Entrevista:O Estado inteligente

sexta-feira, janeiro 25, 2008

Epidemia de bobagens


Artigo - Vinícius Torres Freire
Folha de S. Paulo
25/1/2008

Dia de trégua relativa provoca surto de explicações disparatadas sobre idas e vindas do mercado financeiro

PARECE A CASA do Noca ou da mãe Joana. Costuma causar escárnio e alguma repulsa entediada a especulação sobre os motivos de tais ou quais movimentos do mercado, em especial nos momentos de histeria. Mas ontem foi um dia de ridículo particular.
Para começar, tornou-se mundialmente público o caso do rapaz perturbado, funcionário menor de um departamento pouco lucrativo de um dos maiores bancos da Europa, que criou coberturas fictícias para apostas de dezenas de bilhões de euros no mercado financeiro.

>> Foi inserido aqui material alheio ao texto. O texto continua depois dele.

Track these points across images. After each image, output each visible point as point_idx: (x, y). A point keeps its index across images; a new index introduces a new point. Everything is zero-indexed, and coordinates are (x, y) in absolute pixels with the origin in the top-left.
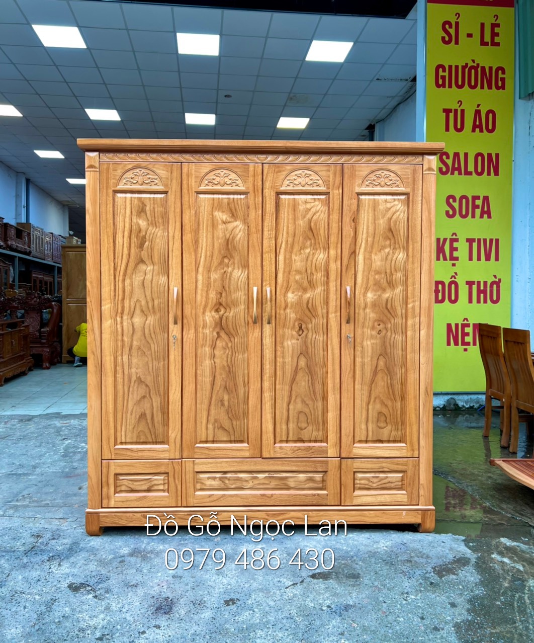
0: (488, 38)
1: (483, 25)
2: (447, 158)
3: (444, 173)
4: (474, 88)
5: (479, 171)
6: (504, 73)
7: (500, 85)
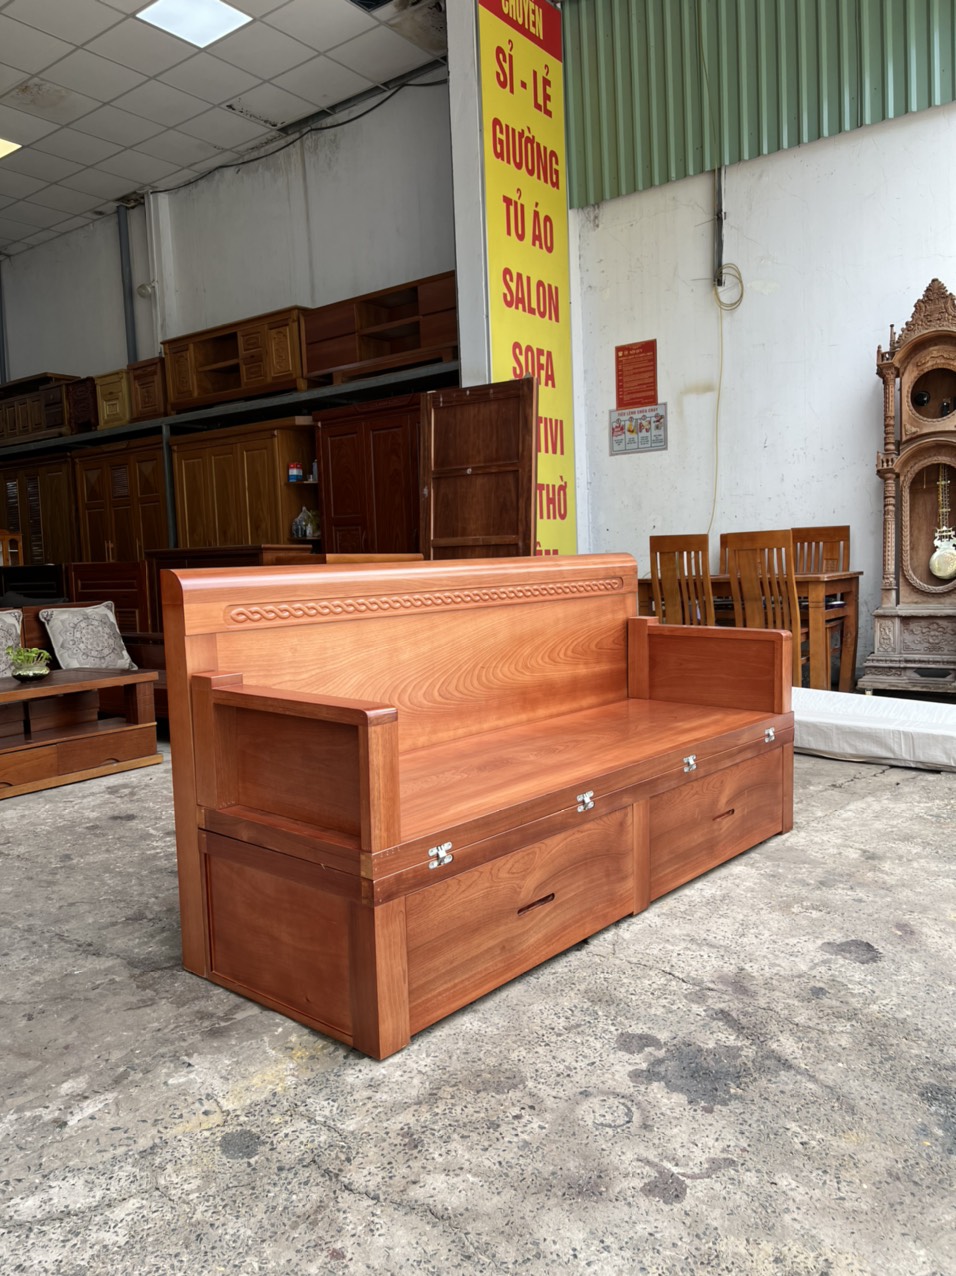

Muita gente estranhou a explicação oficial do Société Générale, o banco em questão, sobre como se perderam US$ 7,1 bilhões enquanto se desfaziam as posições montadas pelo rapaz. Mas, ainda assim, o caso tornou-se, espantosamente, um motivo de "alívio" e a base de uma história que explicaria o corte de juros do banco central dos Estados Unidos, o Fed, na segunda-feira.
"Alívio", de certo modo, porque a ação do banco francês nos mercados explicaria o derretimento nas Bolsas européias na segunda-feira. O Fed entraria na história de gaiato, ou porque foi "enganado" por um movimento de mercado muito temporário -embora seria interessante saber o que teria ocorrido no mundo real se um banco do tamanho do Societé Générale tivesse quebrado de fato. Em suma, apesar de o momento ser ruim de fato, dizia-se ontem, não havia motivos extras para causar tanto pânico. O Fed teria caído apenas numa esparrela.
A seguir ouviu-se que os bons números do crescimento chinês teriam amenizado os temores de que a crise americana provocaria estragos grandes pelo planeta. Bem, das colunas da Bolsa de Nova York aos dragões de madeira dourada da Cidade Proibida, todo mundo sabia que o PIB da China cresceria em torno de 11%. Outra cascata.
O plano Bush, por sua vez, ontem ganhava status de medida impactante. Se virá a sê-lo ninguém sabe e não vem ao caso, no momento. Mas até sexta-feira passada o plano era "too little, too late", irrelevante e atrasado, e também um dos motivos aos quais se recorreu para explicar os tombos no mercado do final da semana passada ao início desta.
Caso menor, mas ainda tão ridículo quanto, foi o argumento de que uma pequena queda num indicador indireto de desemprego, anunciado ontem, também teria amenizado temores de uma recessão americana.
Sim, parece um indício de que não começou uma onda de desemprego em massa nos EUA -mas é só o que se pode depreender do indicador, e olhe lá. Mas, ao mesmo tempo em que se apresentava mais esta explicação gambiarra, muitos analistas observavam que são cada vez mais criticados os indicadores americanos sobre o mercado de trabalho, especialmente os mais indiretos. Dado o resultado do desemprego e a calmaria relativa em diversos mercados financeiros, "surgiu a dúvida" sobre qual o talho que o Fed dará nos juros americanos, semana que vem: "pode ser menor do que o esperado". Ao mesmo tempo, em outras rodas do mercado e da mídia financeira anglo-saxã, dizia-se que a trégua nos tombos das ações se devia à quase-certeza de um corte de pelo menos meio ponto percentual nos juros dos EUA. Que ridículo.